Stored data entries:
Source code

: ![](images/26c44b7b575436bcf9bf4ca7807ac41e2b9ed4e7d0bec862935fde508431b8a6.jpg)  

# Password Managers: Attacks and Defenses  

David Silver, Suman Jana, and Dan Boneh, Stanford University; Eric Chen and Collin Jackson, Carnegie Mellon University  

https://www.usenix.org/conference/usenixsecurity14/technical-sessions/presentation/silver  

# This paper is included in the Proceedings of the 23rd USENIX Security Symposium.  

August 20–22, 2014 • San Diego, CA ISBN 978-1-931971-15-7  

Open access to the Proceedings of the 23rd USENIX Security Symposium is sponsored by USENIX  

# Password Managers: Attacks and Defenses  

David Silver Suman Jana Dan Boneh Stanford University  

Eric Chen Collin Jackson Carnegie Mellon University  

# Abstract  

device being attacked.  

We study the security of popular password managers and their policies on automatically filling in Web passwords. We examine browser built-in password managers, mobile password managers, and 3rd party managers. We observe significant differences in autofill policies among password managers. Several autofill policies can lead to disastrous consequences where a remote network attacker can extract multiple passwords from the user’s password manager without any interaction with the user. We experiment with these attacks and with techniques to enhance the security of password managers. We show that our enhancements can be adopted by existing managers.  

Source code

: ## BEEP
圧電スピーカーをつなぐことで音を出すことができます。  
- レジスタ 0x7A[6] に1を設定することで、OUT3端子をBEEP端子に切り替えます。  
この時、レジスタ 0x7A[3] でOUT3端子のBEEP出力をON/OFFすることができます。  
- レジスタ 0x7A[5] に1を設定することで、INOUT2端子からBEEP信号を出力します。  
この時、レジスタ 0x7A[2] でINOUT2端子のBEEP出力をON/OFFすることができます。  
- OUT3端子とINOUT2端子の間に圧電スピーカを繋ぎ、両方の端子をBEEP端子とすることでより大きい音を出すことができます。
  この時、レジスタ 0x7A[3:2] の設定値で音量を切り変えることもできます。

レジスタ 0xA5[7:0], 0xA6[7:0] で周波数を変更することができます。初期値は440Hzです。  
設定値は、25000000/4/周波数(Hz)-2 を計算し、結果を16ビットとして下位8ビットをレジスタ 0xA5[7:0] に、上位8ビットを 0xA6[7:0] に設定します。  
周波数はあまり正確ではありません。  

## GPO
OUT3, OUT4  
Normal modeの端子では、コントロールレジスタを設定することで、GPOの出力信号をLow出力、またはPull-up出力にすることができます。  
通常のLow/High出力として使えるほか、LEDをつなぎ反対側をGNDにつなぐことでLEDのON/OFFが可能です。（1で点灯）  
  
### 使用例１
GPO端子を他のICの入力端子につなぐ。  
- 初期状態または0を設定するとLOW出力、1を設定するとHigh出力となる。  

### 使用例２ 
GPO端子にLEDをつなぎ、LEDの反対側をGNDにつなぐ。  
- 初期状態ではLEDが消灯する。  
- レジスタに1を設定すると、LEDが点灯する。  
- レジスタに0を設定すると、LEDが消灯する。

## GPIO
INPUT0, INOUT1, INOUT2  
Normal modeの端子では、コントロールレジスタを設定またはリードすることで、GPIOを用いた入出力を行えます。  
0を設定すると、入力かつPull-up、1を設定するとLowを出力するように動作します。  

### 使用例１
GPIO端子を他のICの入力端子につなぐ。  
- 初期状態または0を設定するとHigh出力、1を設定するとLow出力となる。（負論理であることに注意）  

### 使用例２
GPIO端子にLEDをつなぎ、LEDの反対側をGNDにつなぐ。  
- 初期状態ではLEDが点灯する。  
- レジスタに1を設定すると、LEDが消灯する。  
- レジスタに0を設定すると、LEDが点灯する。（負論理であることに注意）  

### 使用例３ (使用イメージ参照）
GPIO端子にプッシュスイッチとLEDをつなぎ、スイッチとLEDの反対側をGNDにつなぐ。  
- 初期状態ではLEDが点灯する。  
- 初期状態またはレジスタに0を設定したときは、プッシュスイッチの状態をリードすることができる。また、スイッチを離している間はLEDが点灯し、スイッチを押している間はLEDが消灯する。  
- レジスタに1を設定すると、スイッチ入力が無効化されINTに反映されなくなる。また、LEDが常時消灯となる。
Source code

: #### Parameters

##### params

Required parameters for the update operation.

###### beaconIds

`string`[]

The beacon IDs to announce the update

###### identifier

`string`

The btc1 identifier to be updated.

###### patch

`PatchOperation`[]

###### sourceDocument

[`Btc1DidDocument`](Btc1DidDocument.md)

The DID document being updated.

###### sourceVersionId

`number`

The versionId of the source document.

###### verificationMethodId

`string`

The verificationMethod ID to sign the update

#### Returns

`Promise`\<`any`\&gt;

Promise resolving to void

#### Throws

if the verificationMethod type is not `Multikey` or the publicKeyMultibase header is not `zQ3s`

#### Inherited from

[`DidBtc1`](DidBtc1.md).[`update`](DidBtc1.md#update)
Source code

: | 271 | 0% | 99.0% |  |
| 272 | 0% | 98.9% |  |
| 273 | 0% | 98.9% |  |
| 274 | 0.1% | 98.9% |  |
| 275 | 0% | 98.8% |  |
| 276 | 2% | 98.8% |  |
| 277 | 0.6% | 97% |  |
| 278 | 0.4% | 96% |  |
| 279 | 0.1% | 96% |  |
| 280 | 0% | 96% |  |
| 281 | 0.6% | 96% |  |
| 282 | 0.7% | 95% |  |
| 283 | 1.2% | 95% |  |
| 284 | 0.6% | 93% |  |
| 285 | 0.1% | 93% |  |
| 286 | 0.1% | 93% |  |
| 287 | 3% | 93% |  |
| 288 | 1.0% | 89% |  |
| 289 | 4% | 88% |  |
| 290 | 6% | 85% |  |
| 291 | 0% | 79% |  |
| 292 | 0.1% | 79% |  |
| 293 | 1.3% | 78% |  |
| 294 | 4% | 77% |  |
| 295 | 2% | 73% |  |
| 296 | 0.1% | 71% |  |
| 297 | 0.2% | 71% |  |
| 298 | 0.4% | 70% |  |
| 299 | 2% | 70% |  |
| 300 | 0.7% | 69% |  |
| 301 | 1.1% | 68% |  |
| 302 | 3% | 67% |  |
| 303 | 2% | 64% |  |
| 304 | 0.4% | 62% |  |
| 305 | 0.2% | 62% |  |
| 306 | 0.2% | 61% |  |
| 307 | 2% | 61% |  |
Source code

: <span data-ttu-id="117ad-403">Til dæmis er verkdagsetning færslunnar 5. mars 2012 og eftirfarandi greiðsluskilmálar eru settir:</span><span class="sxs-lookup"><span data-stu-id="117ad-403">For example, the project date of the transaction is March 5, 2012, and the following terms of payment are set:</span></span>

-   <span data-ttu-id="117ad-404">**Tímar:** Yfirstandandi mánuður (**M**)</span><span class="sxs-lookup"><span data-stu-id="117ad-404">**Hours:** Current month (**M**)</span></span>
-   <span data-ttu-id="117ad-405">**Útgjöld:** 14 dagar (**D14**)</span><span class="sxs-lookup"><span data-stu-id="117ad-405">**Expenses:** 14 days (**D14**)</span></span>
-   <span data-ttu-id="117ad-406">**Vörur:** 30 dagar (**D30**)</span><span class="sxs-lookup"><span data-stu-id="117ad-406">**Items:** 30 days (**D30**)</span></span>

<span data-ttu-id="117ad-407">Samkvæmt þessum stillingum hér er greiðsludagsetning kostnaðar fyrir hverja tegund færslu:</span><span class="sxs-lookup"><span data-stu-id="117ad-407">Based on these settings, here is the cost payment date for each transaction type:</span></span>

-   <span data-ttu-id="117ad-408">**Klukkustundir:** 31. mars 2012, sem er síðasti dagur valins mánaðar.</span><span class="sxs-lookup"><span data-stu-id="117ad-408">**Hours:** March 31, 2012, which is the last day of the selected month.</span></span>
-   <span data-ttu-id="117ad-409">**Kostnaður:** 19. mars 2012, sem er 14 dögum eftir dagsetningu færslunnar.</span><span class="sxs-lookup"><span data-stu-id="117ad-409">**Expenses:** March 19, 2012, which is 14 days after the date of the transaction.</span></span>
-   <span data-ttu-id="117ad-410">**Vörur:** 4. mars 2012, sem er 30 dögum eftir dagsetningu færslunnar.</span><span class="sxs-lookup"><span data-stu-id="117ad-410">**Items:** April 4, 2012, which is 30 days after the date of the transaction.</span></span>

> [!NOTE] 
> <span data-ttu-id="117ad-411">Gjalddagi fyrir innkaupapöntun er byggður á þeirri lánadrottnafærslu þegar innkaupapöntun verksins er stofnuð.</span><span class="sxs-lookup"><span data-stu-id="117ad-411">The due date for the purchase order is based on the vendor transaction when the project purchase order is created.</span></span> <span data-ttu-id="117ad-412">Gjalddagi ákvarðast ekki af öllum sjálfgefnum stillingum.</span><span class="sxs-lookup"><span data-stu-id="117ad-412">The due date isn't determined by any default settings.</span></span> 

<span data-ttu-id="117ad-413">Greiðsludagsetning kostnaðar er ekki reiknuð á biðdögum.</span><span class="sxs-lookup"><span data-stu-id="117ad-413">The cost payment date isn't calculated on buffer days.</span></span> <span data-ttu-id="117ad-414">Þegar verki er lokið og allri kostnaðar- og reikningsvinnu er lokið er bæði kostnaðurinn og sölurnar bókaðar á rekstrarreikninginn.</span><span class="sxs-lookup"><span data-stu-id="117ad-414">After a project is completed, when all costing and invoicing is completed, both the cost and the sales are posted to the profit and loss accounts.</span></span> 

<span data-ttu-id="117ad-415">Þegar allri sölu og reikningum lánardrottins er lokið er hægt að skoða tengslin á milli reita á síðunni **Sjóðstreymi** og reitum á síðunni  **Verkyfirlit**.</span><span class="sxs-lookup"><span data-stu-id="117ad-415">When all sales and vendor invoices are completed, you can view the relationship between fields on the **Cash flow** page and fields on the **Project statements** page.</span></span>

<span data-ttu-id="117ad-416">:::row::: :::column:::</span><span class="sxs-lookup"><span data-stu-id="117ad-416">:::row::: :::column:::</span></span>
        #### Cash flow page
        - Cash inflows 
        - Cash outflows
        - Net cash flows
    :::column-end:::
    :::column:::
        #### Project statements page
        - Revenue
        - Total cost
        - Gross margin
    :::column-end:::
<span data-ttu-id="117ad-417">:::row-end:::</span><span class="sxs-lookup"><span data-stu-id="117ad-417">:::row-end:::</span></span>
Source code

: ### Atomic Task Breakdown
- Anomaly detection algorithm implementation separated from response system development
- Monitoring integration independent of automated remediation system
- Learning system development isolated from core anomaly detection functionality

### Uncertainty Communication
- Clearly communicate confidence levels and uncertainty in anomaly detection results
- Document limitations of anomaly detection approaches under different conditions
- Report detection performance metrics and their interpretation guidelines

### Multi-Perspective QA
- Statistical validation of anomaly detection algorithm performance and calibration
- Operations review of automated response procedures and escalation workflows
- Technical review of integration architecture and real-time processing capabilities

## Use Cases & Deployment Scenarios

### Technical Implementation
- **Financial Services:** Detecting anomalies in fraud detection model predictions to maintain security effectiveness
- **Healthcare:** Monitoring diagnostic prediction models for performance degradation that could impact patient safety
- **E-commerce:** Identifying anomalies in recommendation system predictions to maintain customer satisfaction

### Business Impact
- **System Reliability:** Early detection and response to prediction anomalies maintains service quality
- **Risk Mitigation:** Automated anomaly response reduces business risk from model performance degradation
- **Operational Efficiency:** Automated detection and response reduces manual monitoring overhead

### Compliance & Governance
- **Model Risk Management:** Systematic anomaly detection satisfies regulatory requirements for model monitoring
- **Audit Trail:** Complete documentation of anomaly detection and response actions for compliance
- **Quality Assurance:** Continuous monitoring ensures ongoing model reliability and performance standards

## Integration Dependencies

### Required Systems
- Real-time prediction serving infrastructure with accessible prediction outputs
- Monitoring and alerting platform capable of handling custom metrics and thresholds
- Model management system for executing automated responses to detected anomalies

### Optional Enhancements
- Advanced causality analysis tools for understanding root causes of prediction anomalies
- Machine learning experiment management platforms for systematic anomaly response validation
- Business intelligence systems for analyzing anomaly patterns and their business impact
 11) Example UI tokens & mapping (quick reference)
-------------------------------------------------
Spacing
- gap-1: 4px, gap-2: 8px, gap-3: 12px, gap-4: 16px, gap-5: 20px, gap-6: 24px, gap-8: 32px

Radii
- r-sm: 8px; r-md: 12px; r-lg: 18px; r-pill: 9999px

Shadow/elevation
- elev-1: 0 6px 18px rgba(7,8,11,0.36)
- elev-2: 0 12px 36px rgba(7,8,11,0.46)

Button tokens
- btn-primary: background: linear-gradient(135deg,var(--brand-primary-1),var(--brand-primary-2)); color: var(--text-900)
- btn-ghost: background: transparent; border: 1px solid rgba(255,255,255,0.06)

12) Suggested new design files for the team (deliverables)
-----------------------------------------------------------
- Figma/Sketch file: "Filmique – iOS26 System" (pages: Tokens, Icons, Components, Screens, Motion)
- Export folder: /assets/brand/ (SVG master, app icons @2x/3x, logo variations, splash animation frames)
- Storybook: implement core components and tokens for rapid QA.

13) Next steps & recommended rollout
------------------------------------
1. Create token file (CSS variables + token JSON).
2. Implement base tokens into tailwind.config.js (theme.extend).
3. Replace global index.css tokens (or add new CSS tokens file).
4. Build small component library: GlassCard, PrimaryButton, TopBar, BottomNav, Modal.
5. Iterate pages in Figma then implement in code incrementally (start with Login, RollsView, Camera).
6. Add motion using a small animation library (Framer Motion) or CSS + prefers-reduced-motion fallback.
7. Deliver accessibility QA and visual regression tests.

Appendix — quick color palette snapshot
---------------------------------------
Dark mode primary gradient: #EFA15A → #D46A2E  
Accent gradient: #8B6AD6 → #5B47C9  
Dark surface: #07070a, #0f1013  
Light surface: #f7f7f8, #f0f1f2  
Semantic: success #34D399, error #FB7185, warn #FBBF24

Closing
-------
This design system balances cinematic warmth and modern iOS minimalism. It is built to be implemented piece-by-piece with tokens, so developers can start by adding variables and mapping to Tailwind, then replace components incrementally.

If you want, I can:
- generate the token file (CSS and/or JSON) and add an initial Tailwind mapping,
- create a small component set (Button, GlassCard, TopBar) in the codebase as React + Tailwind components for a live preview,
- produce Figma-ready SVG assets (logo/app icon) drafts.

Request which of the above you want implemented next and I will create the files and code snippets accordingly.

**DIRECTIVE:**
In the stretch from the start of the lines through the line containing "device being attacked.", change "Carnegie Mellon University" to "CMU" and give that stretch again with nothing else altered.

**SOLUTION BELOW:**
Source code

: ![](images/26c44b7b575436bcf9bf4ca7807ac41e2b9ed4e7d0bec862935fde508431b8a6.jpg)  

# Password Managers: Attacks and Defenses  

David Silver, Suman Jana, and Dan Boneh, Stanford University; Eric Chen and Collin Jackson, CMU  

https://www.usenix.org/conference/usenixsecurity14/technical-sessions/presentation/silver  

# This paper is included in the Proceedings of the 23rd USENIX Security Symposium.  

August 20–22, 2014 • San Diego, CA ISBN 978-1-931971-15-7  

Open access to the Proceedings of the 23rd USENIX Security Symposium is sponsored by USENIX  

# Password Managers: Attacks and Defenses  

David Silver Suman Jana Dan Boneh Stanford University  

Eric Chen Collin Jackson CMU  

# Abstract  

device being attacked.  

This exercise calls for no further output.